Il y a des actes qui écœurent. C’est dans ce lot que l’on peut classer les trois spectacles invraisemblables qui, en une semaine, ont marqué la vie des Dakarois le mois de décembre dernier.
D’abord, un camion soulève sa benne et percute une passerelle à Yoff Tongor, l’endommageant sérieusement. Ensuite, un autre qui transporte un Caterpillar heurte une autre passerelle sur la Vdn. Enfin, comme si cela ne suffisait pas, un conducteur d’un troisième camion a eu l’outrecuidance d’arracher une borne flambant neuve de l’autopont du Front de terre (qui vient pourtant d’être ouvert à la circulation il y a un mois) pour permettre à son camion chargé de bois de passer.
C’est comme si ces chauffeurs se sont passé le mot : détruisons tout sur notre passage. Ces actes traduisent tout simplement ce que d’aucuns appellent le mépris du bien public – si précieux qu’il soit -, voire l’absence de la citoyenneté dans le pays. Lors des manifestations, comme des loups dans une bergerie, impunément, on brûle, on vandalise tout. Plus rien n’échappe. Biens publics comme privés.
Même pas les lieux de culte, les établissements scolaires et universitaires. La grève récente des étudiants de Ziguinchor en est la parfaite illustration. Pas même les ambassades et consulats qui sont la vitrine de notre si dynamique diplomatie. Comme ces sites suscités, la spirale de la violence n’épargne pas les stades lors des matches de « Navétanes », championnats et lutte. Des violences qui s’accompagnent d’actes de vandalisme et de saccage d’infrastructures (tribunes détruites, pelouse incendiée…) comme ce fut le cas en 2021, au stade Ngalandou Diouf de Rufisque.
Certes, « la foule est folle », a-t-on l’habitude de dire, mais aucune revendication ne saurait justifier de tels actes. Le pire, c’est qu’on s’en glorifie parfois. Ignorance de l’utilité du bien public ? Absolument pas. Alors, comment expliquer de tels actes ?
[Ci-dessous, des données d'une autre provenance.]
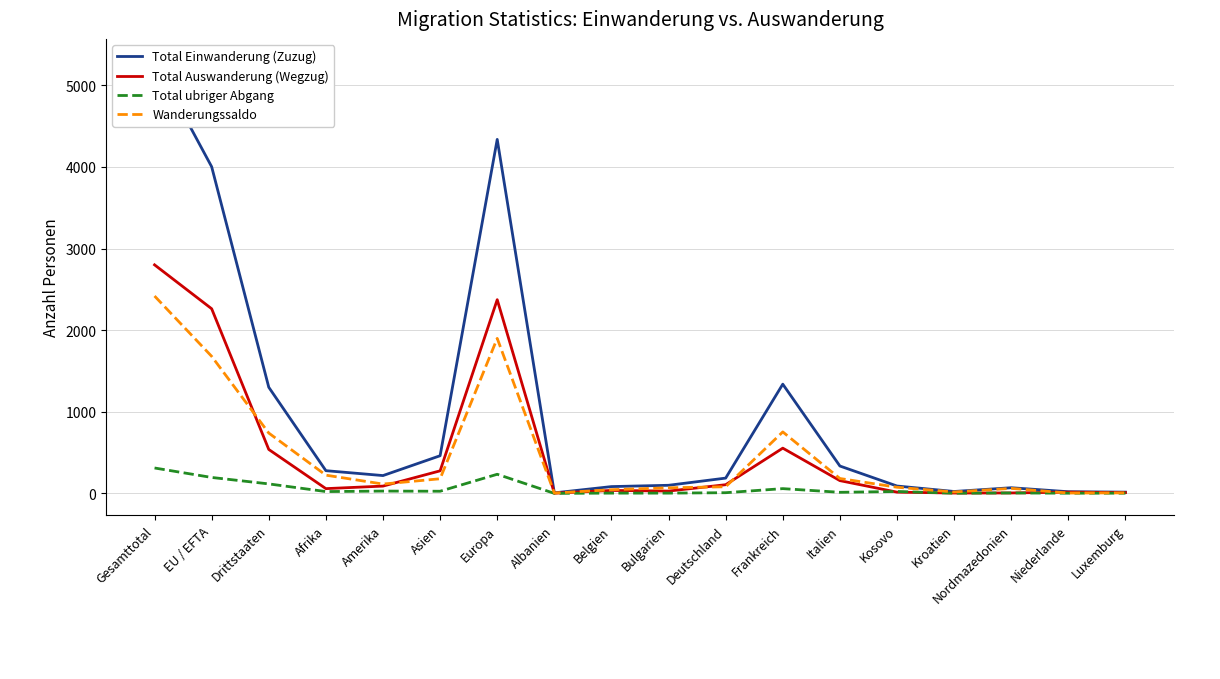

How many distinct data groups are displayed?

4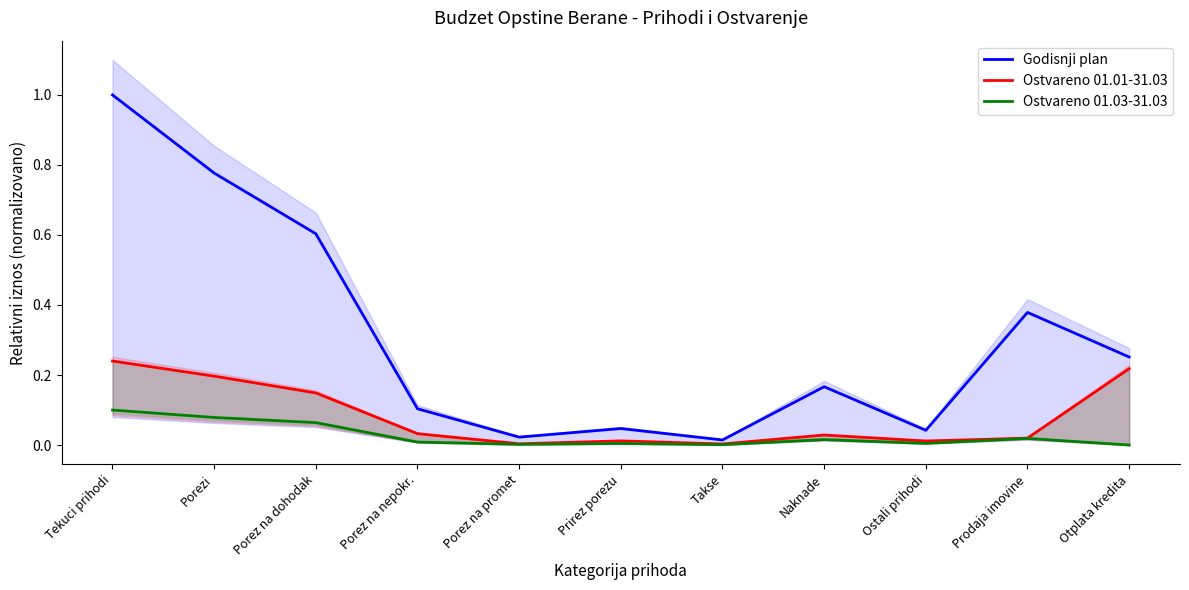

At how many categories does at least one series exceed 0?

11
Le Sénégal aurait-il échoué dans l’éducation de ses enfants ? Nous n’osons pas le croire. Sauf que les faits qui se déroulent sous nos yeux interpellent tout le monde, vieux comme jeunes. Une chose est sûre : ceux qui détruisent le bien public le font au détriment de tous et pas des hommes d’État.
Car, le bien public ne peut être individualisé et est nécessaire au fonctionnement de la société. Tel quel, il doit être protégé et respecté par tout citoyen, sans exception, parce qu’ayant été réalisé par la contribution de tous. Mais, au Sénégal, gare à celui qui rappelle à l’ordre son compatriote sur de telles destructions. Alors là, bonjour les insanités et surtout la fameuse phrase, l’une des plus détestables dans le pays : « alal bour » (la propriété de l’État). En réalité, tout le mal se trouve dans cette assertion : ce qui appartient à tous ne vaut rien. Détruisez un bien particulier, vous verrez où cela vous conduirait. Le coût matériel de nos actes ? On s’en balance (excusez du terme).
Ça ne vient pas directement de notre poche. Enfin, c’est ce que l’on croit. Puisqu’on oublie que c’est avec nos impôts, taxes et dettes contractées par l’État au nom de tous, que ces biens seront construits ou reconstruits. Peut-être que c’est parce qu’il n’y a pas de sanction que nous persistons dans nos comportements égoïstes. En effet, la sensibilisation, qui n’a que trop duré, paraît jusque-là improductive.